Investors in Walgreen Company (NYSE:WAG) have had a pretty good time of it over the last year with a near 50% gain as I write however, the recent results were somewhat disappointing. The market did what it does with an earnings miss and promptly marked the stock down. By now most interested parties will be aware of the situation so I decided to take a more in-depth look at what happened.
In summary, I think that this report contained some of the themes that have been repeatedly seen in the mass consumer market in recent years and this gives cause for optimism.
A tough mass consumer market?
Frankly the last few years have been difficult for the mass consumer market. It has been dogged with the levels of unemployment and sluggish spending that it wasn’t structured to deal with. As a consequence many of the old strategies aren’t working. For example the challenges facing a company like The Procter & Gamble Company (NYSE:PG) have been emblematic. It is known to have classic brands with which it can try and hold pricing (at the expense of volumes) during the downturn and then benefit from profit expansion when the upturn comes and volumes come back.
Unfortunately that upturn hasn’t happened yet –at least in the mass market- and the whole sector has been locked in a circular game of raising marketing and promotional activity, seeing volumes rise, then trying to take pricing, only to then see volumes and footfall decline as customers walk away to competitors. Then the cycle is repeated again with the company hoping that ‘next time round’ it’ll get lucky.
It turns out that the way to play this type of market has been to buy companies with good brands who are under-performing but about to make these changes. Procter & Gamble has been a good example of this. It has had to fight hard to stabilize its core North American market, but its emerging market performance hasn’t been great recently. No matter, the market has rewarded it for sorting out its pricing strategy.
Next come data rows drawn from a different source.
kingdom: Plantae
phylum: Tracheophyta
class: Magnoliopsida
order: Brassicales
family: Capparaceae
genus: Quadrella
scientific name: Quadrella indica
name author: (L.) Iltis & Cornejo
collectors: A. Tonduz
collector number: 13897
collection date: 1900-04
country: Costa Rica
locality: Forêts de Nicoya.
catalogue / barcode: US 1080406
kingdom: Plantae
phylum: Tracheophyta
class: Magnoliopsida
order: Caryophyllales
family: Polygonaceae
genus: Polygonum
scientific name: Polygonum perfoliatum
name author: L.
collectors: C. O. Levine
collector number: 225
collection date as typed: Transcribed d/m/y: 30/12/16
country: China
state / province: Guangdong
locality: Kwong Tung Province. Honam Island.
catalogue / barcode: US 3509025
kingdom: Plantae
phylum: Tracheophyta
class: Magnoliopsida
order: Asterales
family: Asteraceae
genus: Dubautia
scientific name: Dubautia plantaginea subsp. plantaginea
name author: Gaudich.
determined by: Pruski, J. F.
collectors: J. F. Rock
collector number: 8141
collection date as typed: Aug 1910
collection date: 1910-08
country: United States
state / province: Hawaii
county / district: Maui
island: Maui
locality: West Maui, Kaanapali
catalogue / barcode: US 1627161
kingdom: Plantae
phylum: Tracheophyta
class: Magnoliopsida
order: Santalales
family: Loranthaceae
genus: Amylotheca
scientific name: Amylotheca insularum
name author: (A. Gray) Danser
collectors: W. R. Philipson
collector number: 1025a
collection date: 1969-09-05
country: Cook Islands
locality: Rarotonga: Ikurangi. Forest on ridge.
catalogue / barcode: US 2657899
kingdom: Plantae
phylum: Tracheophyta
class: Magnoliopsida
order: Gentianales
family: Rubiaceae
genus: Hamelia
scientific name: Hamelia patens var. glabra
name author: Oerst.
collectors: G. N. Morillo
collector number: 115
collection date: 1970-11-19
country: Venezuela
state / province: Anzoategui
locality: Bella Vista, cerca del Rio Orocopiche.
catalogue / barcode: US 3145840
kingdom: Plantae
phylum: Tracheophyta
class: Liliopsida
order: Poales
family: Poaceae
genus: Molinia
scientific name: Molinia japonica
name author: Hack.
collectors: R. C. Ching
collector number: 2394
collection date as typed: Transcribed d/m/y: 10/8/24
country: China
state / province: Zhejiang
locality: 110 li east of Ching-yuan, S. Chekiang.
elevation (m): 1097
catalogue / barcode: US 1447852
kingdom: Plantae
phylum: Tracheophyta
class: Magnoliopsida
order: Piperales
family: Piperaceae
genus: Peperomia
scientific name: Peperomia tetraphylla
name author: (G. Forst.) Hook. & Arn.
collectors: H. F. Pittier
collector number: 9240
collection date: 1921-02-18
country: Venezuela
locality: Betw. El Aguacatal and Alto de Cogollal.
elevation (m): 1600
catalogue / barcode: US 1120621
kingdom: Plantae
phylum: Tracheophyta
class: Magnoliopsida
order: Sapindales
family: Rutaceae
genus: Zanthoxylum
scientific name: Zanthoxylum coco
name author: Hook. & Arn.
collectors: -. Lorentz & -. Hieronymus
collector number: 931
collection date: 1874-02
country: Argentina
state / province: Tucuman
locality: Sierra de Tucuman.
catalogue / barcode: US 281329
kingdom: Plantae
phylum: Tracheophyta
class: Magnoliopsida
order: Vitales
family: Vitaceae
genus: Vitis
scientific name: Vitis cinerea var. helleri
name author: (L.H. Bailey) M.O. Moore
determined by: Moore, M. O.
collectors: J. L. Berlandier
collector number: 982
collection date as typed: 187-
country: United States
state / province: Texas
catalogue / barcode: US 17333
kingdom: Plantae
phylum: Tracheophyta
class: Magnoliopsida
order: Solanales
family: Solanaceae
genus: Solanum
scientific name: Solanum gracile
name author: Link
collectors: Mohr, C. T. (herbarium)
The Procter & Gamble Company (NYSE:PG)’s 25% stock price rise over the last year is a testimony to what can be achieved when companies start to leverage the underlying strength of their brands. For example it recently stated that two thirds of its business in the U.S. (defined by sales) had held or increased sales in the last quarter. This compares very favorably with a figure of only 15% for the June quarter last year.
And Walgreen another?
All of which leads me into Walgreen Company (NYSE:WAG)’s Q3 report. Earnings missed estimates and the disappointment is centered on comparable same store sales only being up .4% and comparable store traffic down 3.9%. It appears to be a familiar story of Walgreen Company (NYSE:WAG) cutting back on promotions and discounts only to see customers walk away to competitors like CVS Caremark Corporation (NYSE:CVS) or even a big box retailer like Costco Wholesale Corporation (NASDAQ:COST).
With regards to Costco its performance in the last quarter, as discussed here, stands in contrast to much of the sector. Costco’s traffic remained stable, but its frequency was up 4-5%. In other words its customers are making more trips, on average, to the store in the quarter. This is a good indication that it is doing a good job engendering customer loyalty and understanding the purchasing needs of its members. This is easier said than done, especially in a quarter categorized by issues such as unseasonable weather, delayed tax refunds, rising gasoline prices, the sequester and payroll tax increases. Costco Wholesale Corporation (NASDAQ:COST) may have done well thanks to its gasoline sales driving customers as well as its relentless focus on pricing.
Unfortunately Walgreen Company (NYSE:WAG) did not fare so well and frankly this wasn’t the time to cutback on pricing and promotions. With that said Walgreen has recognized the problem and a renewed focus on promotions and pricing was initiated in mid May. Essentially it is trying to drive traffic and same store sales growth. This is likely to impact margins, but Walgreen is quite candid that it is more focused on gross profit than margins. Which means that it is willing to discount and promote (which reduces margins) in order to drive revenue and profit growth.
Elsewhere its script comparables were up 7.1% in a market where physician visits were reported to be down 2.7% in May. Therefore I don’t think it’s fair to conclude that the weak sales are a consequence of ongoing weakness due to the Express Scripts Holding Company (NASDAQ:ESRX) debacle. Walgreen is winning customers back.